What if all or almost all results are not visible? The query "overheats". See discussion in T11773.

Can't you perform a timing attack and disclose the information anyway? Probably -- we unavoidably do different amounts of work when results are filtered -- but I believe it's a lot harder than getting back a hard ?offset=117 answer. I suspect this is at the very edge of feasibility today, and we can reasonably mitigate it with query limits, overfetching to smooth timing differences, and maybe specific countermeasures like random timing jitter to push attackers into the query limit faster.


I'm also not certain that we can't use cursor-based paging in ElasticSearch -- if the "rank" is a stable value from query to query and you can order results by "rank desc, phid" or similar that's good enough for cursor paging. Or if there's some way to say "start results at the result with phid = X" -- there isn't, as far as I know, in MySQL. But we can't use "Start results at the result with offset 117" because of the information disclosure that represents.

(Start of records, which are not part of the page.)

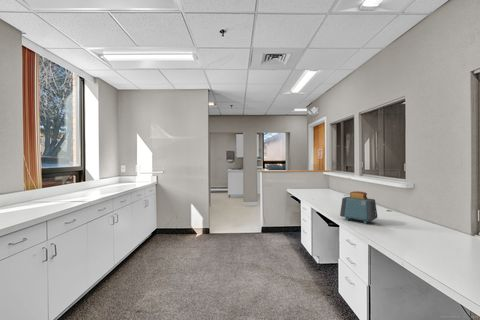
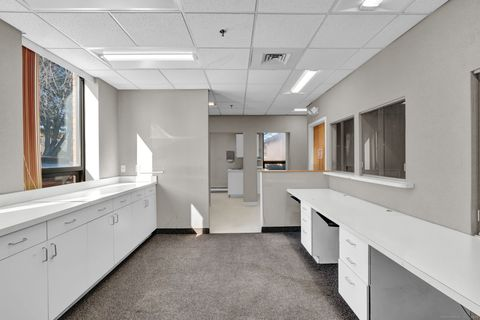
- toaster [339,190,378,225]
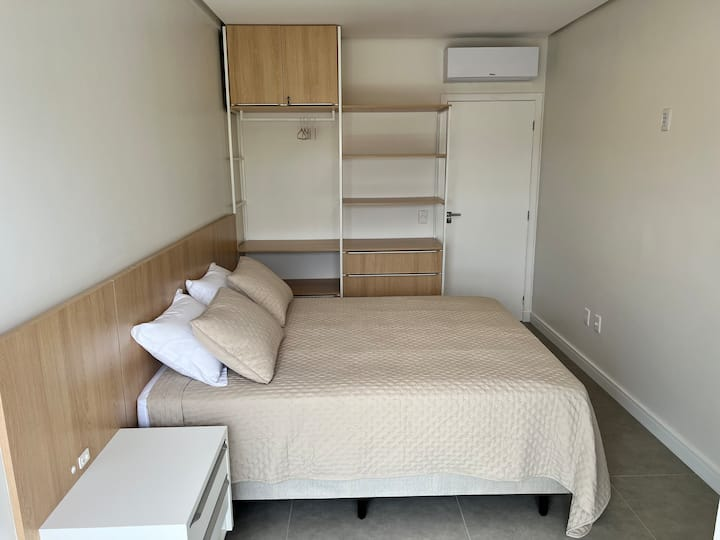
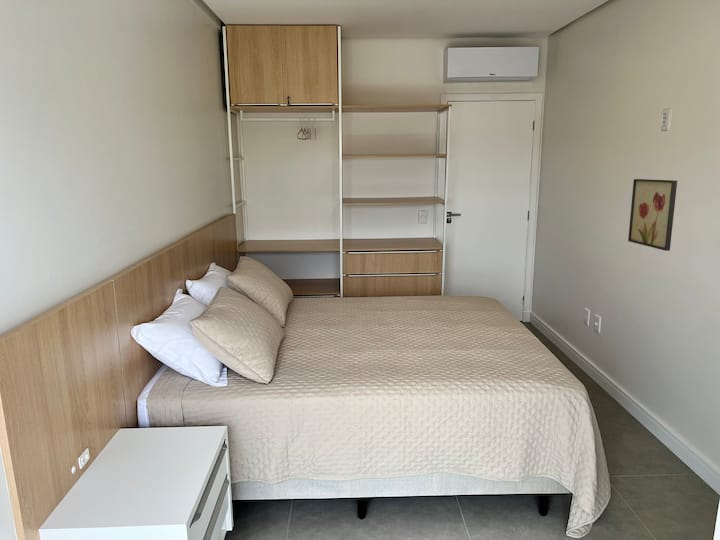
+ wall art [627,178,678,252]
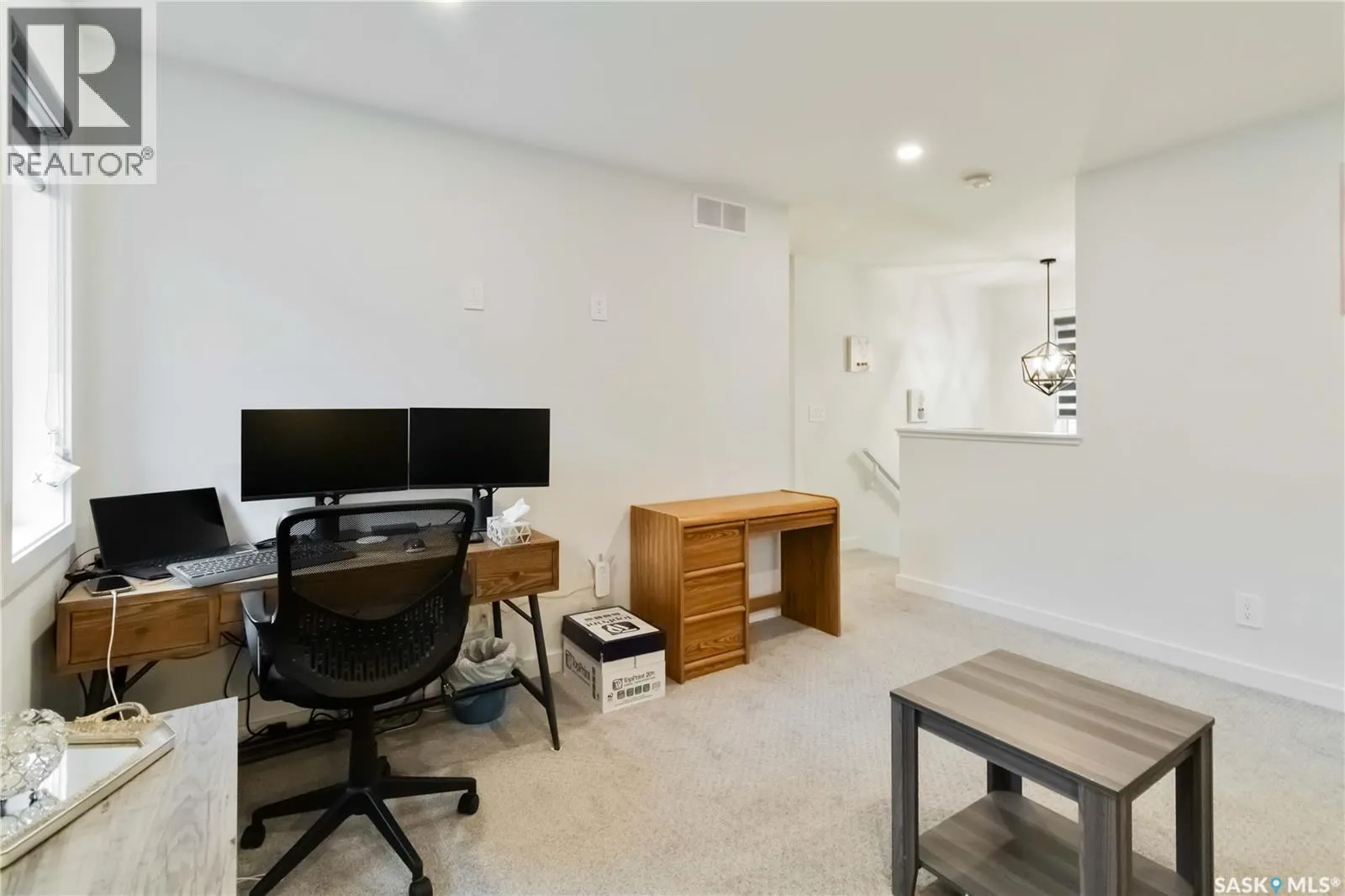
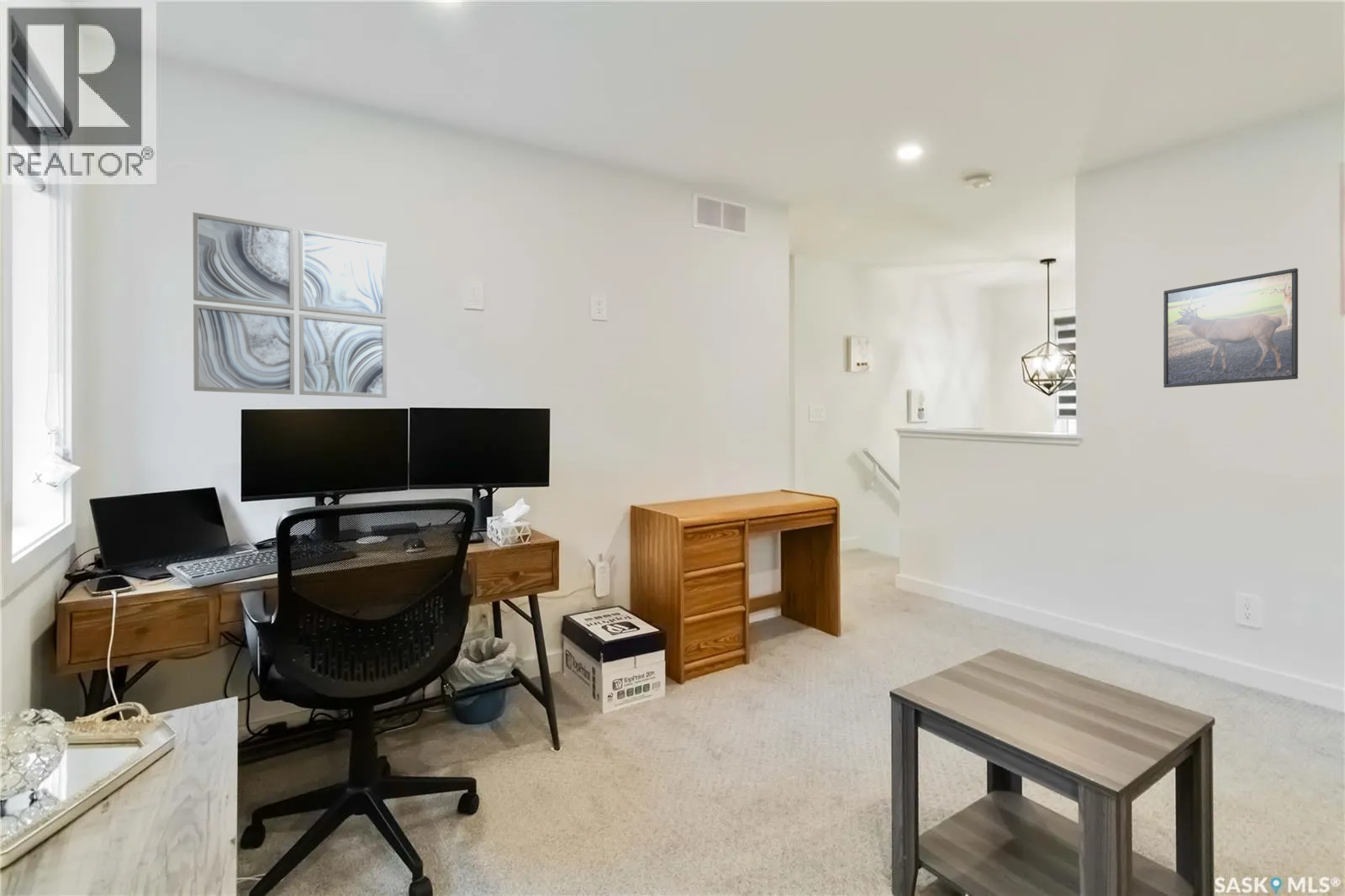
+ wall art [193,212,388,398]
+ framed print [1163,267,1299,388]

This is only an issue when clicking "Next Page..." on query results, which presumably users should rarely/never need to do -- if you get 100 results back and the thing you're searching for isn't in the first 100 results, it's probably usually faster to refine your query than look through page 2? Google only shows 10 results per page, and how often do you find what you're looking for on page 11? This isn't a perfect analogy but maybe provides some kind of framing.

Particularly, see T8285: "Next" is currently completely broken in some cases and almost no one has noticed.

I agree that results should almost always be on the first page and ideally near the top of the first page. I'm also tempted to say that 10 results per page might be closer to the right number than 100.

It turns out that the downstream issue appears to be that we are somehow accidentally querying mysql (in addition to elasticsearch) and the mysql query is taking a really long time to execute.